TASK BRIEF:
Would you transcribe the entries below word for word, omitting all images?

- - -

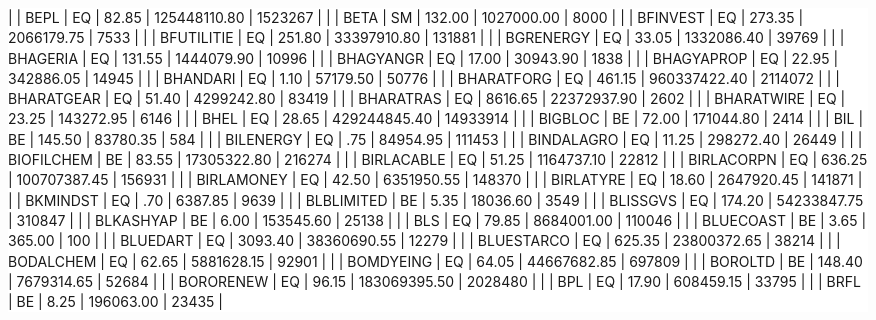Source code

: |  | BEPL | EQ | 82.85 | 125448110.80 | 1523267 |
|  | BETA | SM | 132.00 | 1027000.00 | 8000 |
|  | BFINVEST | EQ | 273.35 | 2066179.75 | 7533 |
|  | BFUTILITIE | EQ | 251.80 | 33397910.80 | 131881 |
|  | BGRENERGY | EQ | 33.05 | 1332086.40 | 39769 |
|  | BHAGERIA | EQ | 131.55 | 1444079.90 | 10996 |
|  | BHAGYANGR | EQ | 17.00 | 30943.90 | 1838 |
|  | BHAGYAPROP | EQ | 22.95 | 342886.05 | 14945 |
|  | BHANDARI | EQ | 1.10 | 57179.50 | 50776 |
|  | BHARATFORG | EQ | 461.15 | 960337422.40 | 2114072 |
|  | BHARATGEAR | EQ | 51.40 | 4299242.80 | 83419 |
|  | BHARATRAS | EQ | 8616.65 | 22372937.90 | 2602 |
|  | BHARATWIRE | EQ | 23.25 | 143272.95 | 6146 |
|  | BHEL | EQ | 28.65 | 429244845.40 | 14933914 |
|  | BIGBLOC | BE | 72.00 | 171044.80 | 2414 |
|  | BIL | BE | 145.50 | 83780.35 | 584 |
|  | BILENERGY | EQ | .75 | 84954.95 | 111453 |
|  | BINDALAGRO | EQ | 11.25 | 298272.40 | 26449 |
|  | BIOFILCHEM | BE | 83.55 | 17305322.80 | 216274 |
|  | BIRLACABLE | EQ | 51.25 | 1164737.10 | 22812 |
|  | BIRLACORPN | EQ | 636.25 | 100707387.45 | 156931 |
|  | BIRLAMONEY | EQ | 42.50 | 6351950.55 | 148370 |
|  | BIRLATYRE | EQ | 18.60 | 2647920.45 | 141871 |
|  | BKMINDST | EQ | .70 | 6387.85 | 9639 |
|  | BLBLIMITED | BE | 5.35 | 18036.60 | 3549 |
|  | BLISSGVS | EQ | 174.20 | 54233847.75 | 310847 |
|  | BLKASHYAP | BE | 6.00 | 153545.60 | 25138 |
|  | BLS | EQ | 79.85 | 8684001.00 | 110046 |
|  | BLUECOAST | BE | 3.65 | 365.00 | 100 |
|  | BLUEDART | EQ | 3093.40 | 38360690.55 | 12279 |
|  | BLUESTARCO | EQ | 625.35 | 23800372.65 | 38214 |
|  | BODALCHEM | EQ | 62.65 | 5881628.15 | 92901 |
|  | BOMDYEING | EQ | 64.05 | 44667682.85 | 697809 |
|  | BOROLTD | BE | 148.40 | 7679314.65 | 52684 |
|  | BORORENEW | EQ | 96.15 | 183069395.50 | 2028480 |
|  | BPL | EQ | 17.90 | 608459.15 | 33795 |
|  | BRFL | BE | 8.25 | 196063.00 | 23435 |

- - -

RESULT:
Source code

: |  | BEPL | EQ | 82.85 | 125448110.80 | 1523267 |
|  | BETA | SM | 132.00 | 1027000.00 | 8000 |
|  | BFINVEST | EQ | 273.35 | 2066179.75 | 7533 |
|  | BFUTILITIE | EQ | 251.80 | 33397910.80 | 131881 |
|  | BGRENERGY | EQ | 33.05 | 1332086.40 | 39769 |
|  | BHAGERIA | EQ | 131.55 | 1444079.90 | 10996 |
|  | BHAGYANGR | EQ | 17.00 | 30943.90 | 1838 |
|  | BHAGYAPROP | EQ | 22.95 | 342886.05 | 14945 |
|  | BHANDARI | EQ | 1.10 | 57179.50 | 50776 |
|  | BHARATFORG | EQ | 461.15 | 960337422.40 | 2114072 |
|  | BHARATGEAR | EQ | 51.40 | 4299242.80 | 83419 |
|  | BHARATRAS | EQ | 8616.65 | 22372937.90 | 2602 |
|  | BHARATWIRE | EQ | 23.25 | 143272.95 | 6146 |
|  | BHEL | EQ | 28.65 | 429244845.40 | 14933914 |
|  | BIGBLOC | BE | 72.00 | 171044.80 | 2414 |
|  | BIL | BE | 145.50 | 83780.35 | 584 |
|  | BILENERGY | EQ | .75 | 84954.95 | 111453 |
|  | BINDALAGRO | EQ | 11.25 | 298272.40 | 26449 |
|  | BIOFILCHEM | BE | 83.55 | 17305322.80 | 216274 |
|  | BIRLACABLE | EQ | 51.25 | 1164737.10 | 22812 |
|  | BIRLACORPN | EQ | 636.25 | 100707387.45 | 156931 |
|  | BIRLAMONEY | EQ | 42.50 | 6351950.55 | 148370 |
|  | BIRLATYRE | EQ | 18.60 | 2647920.45 | 141871 |
|  | BKMINDST | EQ | .70 | 6387.85 | 9639 |
|  | BLBLIMITED | BE | 5.35 | 18036.60 | 3549 |
|  | BLISSGVS | EQ | 174.20 | 54233847.75 | 310847 |
|  | BLKASHYAP | BE | 6.00 | 153545.60 | 25138 |
|  | BLS | EQ | 79.85 | 8684001.00 | 110046 |
|  | BLUECOAST | BE | 3.65 | 365.00 | 100 |
|  | BLUEDART | EQ | 3093.40 | 38360690.55 | 12279 |
|  | BLUESTARCO | EQ | 625.35 | 23800372.65 | 38214 |
|  | BODALCHEM | EQ | 62.65 | 5881628.15 | 92901 |
|  | BOMDYEING | EQ | 64.05 | 44667682.85 | 697809 |
|  | BOROLTD | BE | 148.40 | 7679314.65 | 52684 |
|  | BORORENEW | EQ | 96.15 | 183069395.50 | 2028480 |
|  | BPL | EQ | 17.90 | 608459.15 | 33795 |
|  | BRFL | BE | 8.25 | 196063.00 | 23435 |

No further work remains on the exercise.